Par Dominique Le Guilledoux, Le Monde, Octobre. 2002

Après une décennie difficile, la “Dylan noire” revient avec un disque qui parle de la difficulté d’aimer, de solitude et de désirs piégés.

Quelque chose a changé. Tracy Chapman avait pris l’habitude de s’enfermer ou de fuir les journalistes, le show-business, les voyages, les radios blacks qui ne programmaient que du rap. Sans doute était-ce la fatigue, le besoin de se retrouver seule à San Francisco où elle a élu domicile. Vivre une vie normale. Travailler le bois, apprendre à dessiner. Essayer d’oublier les albums plus ou moins réussis. Jouer de la guitare. Ecrire. Tracy Chapman a réussi à renaître, il y a deux ans. En dehors des modes, son album Telling Stories offrait des chansons introspectives et graves. Son nouveau disque, Let It Rain, confirme l’embellie : des textes écrits à fleur de l’âme, des mélodies entêtantes, une voix de blues, toujours la même, profonde et obsédante.

Tracy Chapman est soulagée. Timide, un peu moins discrète, elle regarde ses grosses chaussures de cuir. Ses dreadlocks sont nouées en queue de cheval. Elle réfléchit longuement et se met à parler. Lentement. L’enfance n’est pas très gaie. Elle est élevée avec sa sœur par sa mère, seule. Le père les a abandonnées. Sa mère a un travail modeste à Cleveland (Ohio) mais le dimanche, elle est apprêtée avec ses coiffures roulées aux bigoudis. A l’église, elle chante d’une voix aiguë des histoires tristes de femmes noires. Gospel et guitare sèche. Tracy écrit des poésies et de courtes histoires dès le plus jeune âge. Sa mère et sa sœur économisent pour lui acheter une guitare quand elle a huit ans. Au collège, elle joue dans les cérémonies religieuses. Un prêtre organise une collecte pour lui offrir une nouvelle guitare. A l’université de Tufts (Massachusetts), elle étudie l’anthropologie mais joue toujours dans sa chambre.

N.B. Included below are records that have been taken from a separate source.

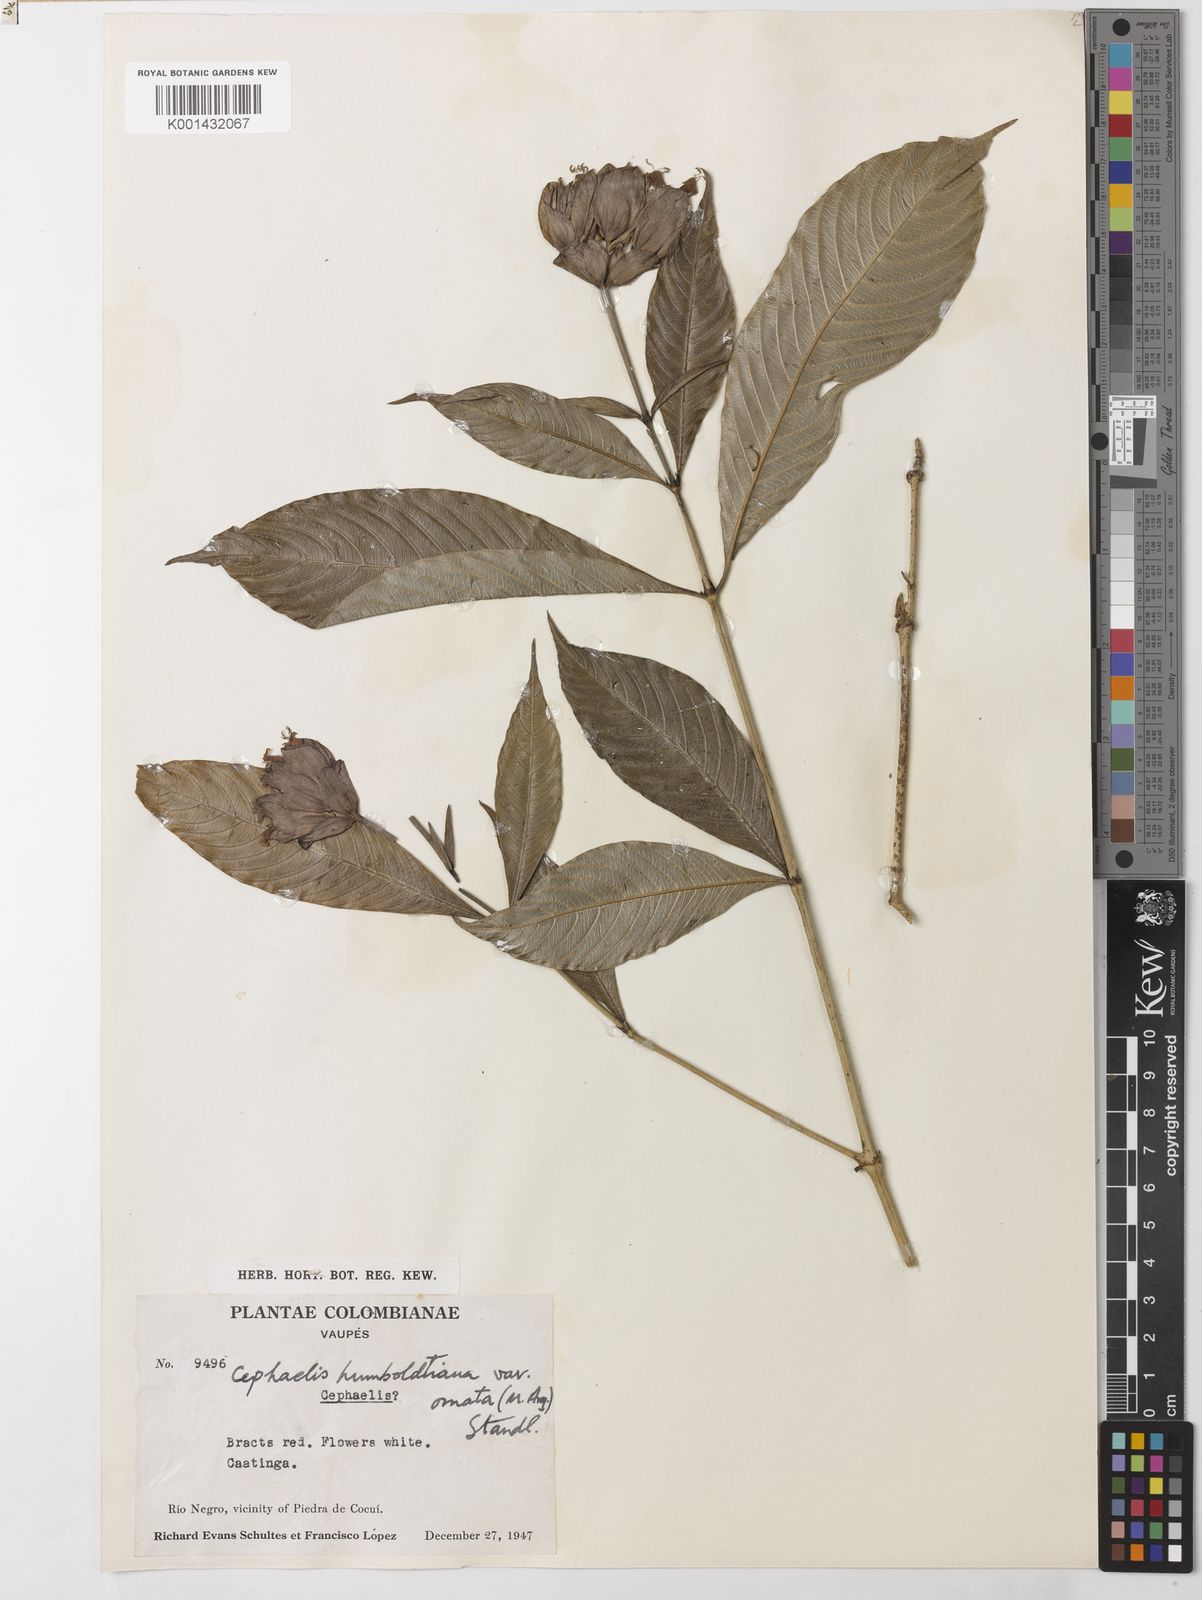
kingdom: Plantae
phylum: Tracheophyta
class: Magnoliopsida
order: Gentianales
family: Rubiaceae
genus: Psychotria
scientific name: Psychotria
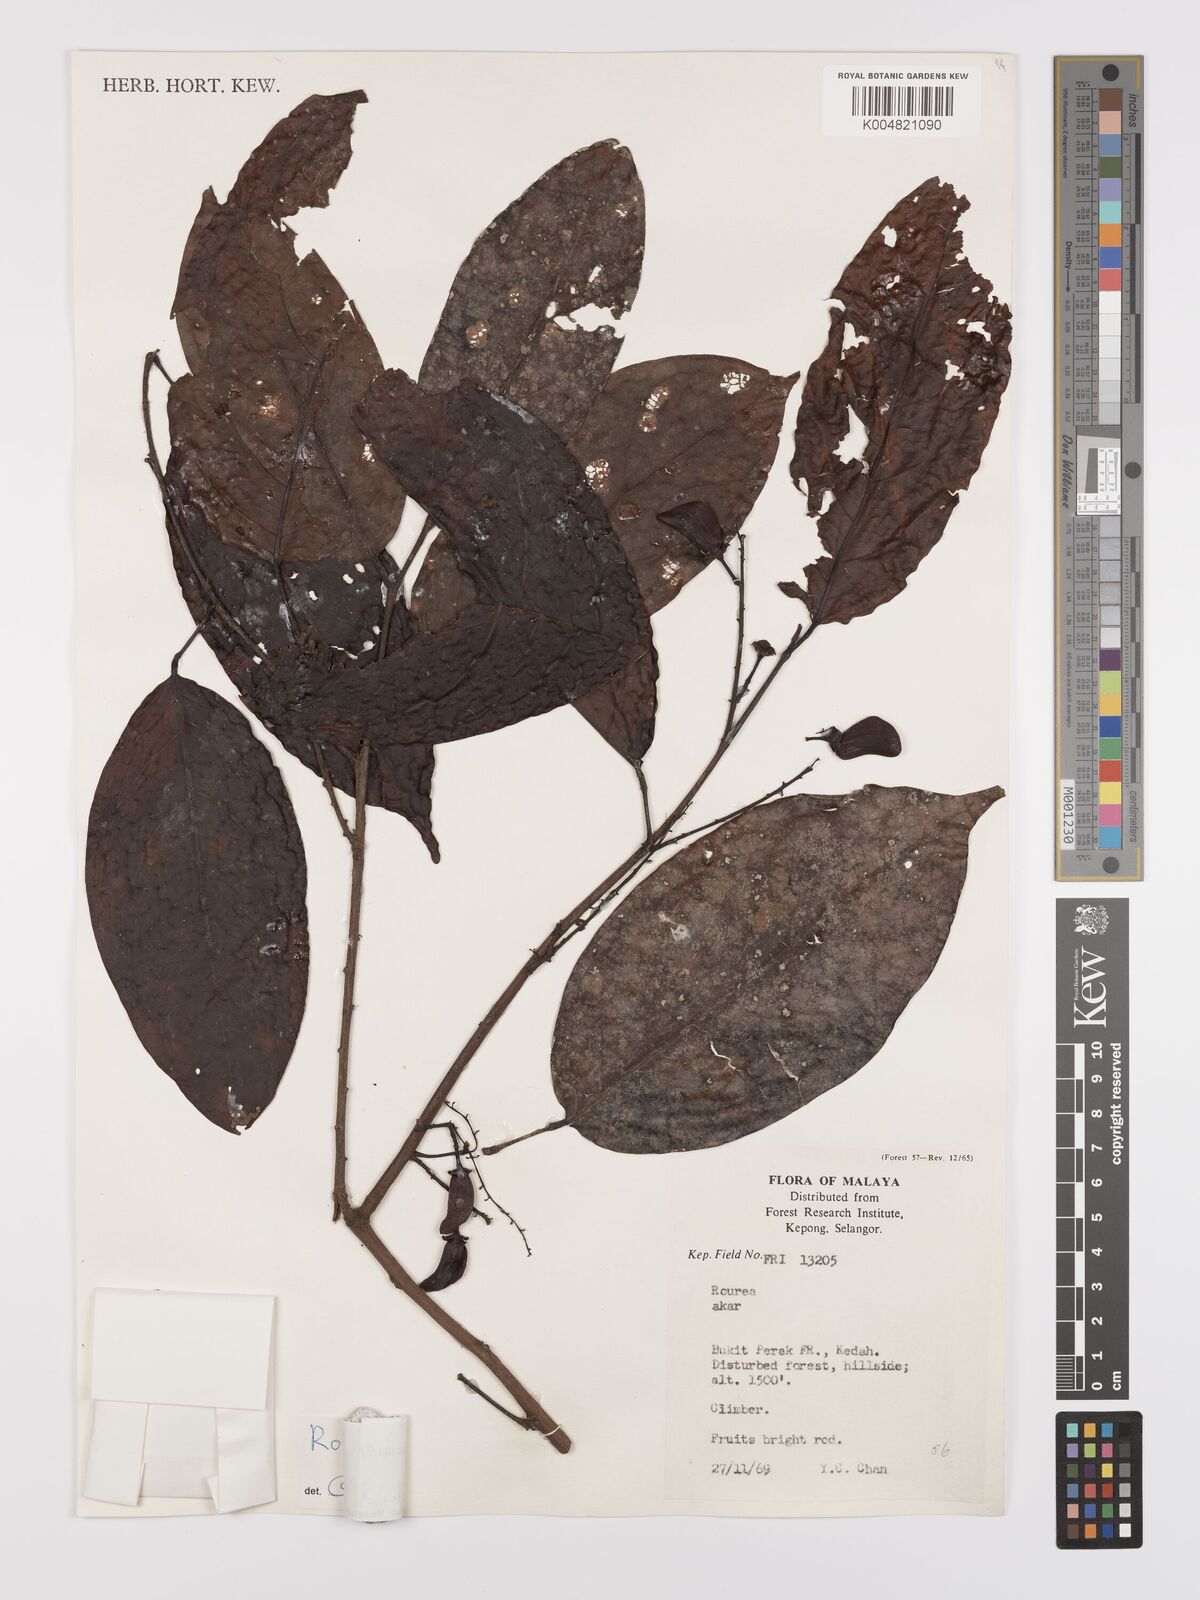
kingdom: Plantae
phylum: Tracheophyta
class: Magnoliopsida
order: Oxalidales
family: Connaraceae
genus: Rourea
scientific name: Rourea minor
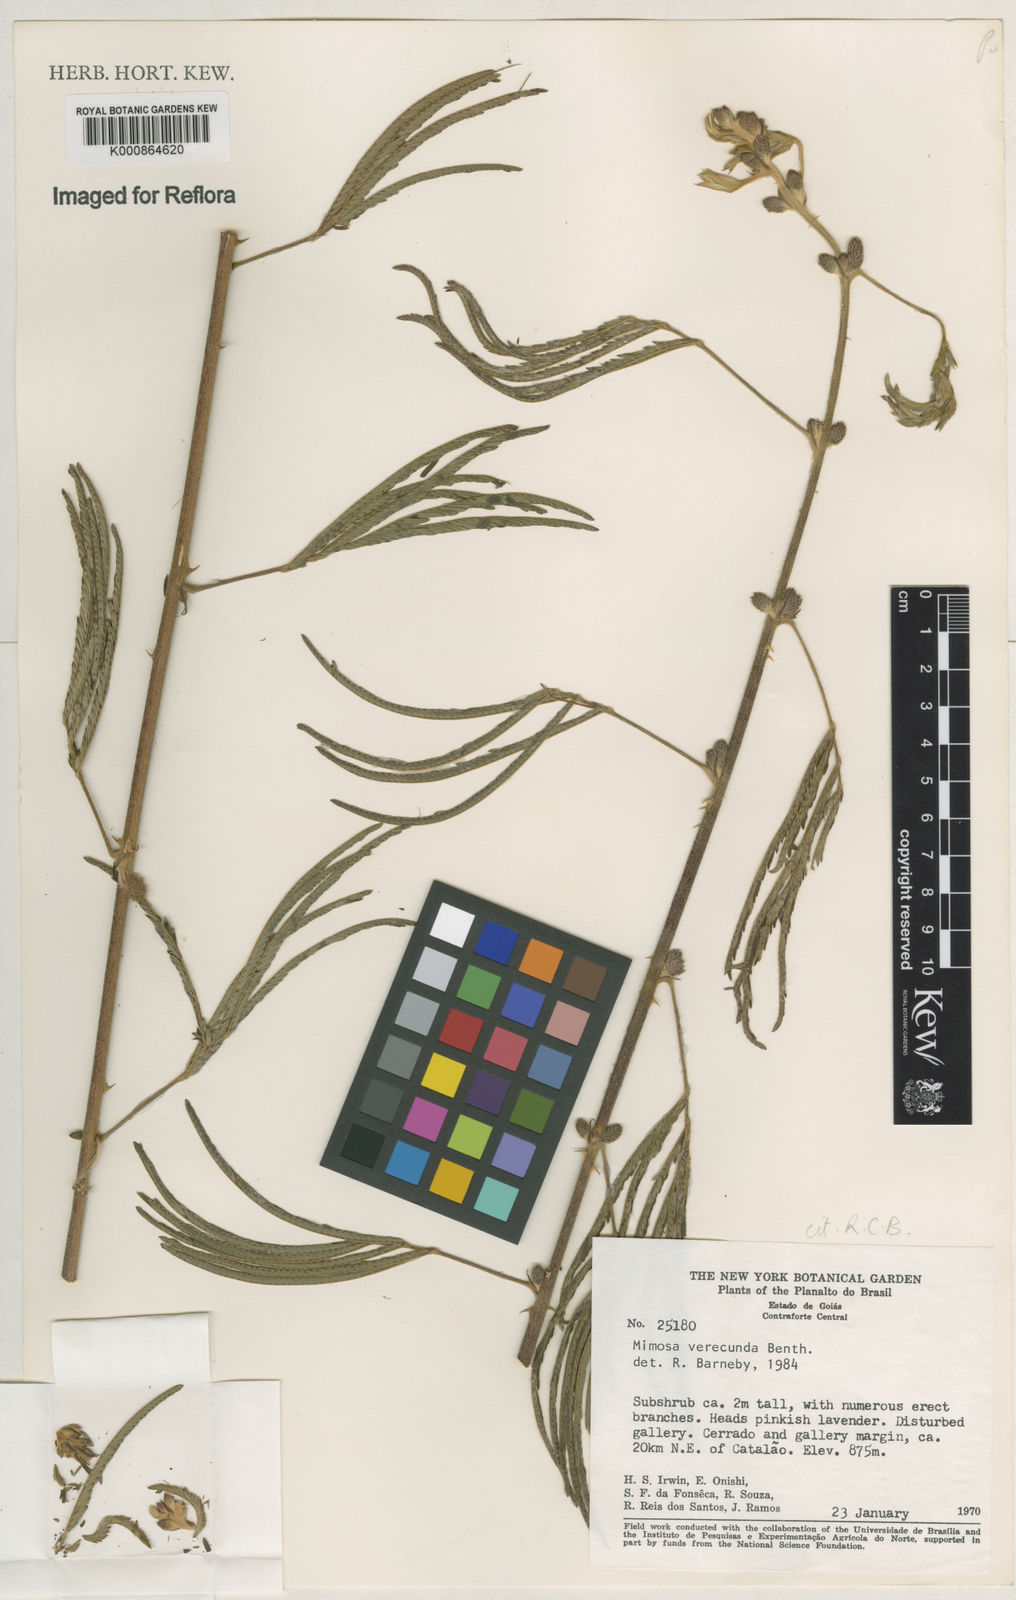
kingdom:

Un jour de Thanksgiving, il fait froid, il neige. Tracy est en rade à Boston pour les vacances. Pas d’argent, rien de particulier à faire. Une copine lui suggère qu’elle pourrait chanter dans la rue pour se faire un peu de monnaie. “Ahh, je ne sais pas“, dit Tracy. Quelques heures plus tard, elle se retrouve à Harvard Square, sous la neige tombante, sa guitare à la main, une boîte à ses pieds. Elle interprète des vieux morceaux de blues, des chansons qu’elle a apprises dans sa classe d’ethno-musicologie et quelques compositions originales. “Les pauvres vont se lever et prendre leur part. Les pauvres vont se lever et prendre leur dû.” Elle gagne ainsi 30 dollars, de quoi acheter pour elle et sa copine un repas de Thanksgiving. Elles s’offrent une petite bouffe chinoise. C’est un début.

Tracy entre très vite dans le circuit folk local. Les rues, les cafés, le campus. En 1987, elle signe un album intitulé Tracy Chapman sur le label Elektra. L’époque est marquée par les synthétiseurs et les drums machines en tout genre. Son album est une bouffée d’air frais. Une voix chaude et passionnée. Le dénuement absolu. Des textes qui marquent un sens aigu de l’observation, enracinés dans son passé de jeune fille qui a grandi dans un quartier déshérité de centre-ville. Le succès critique et commercial est au rendez-vous.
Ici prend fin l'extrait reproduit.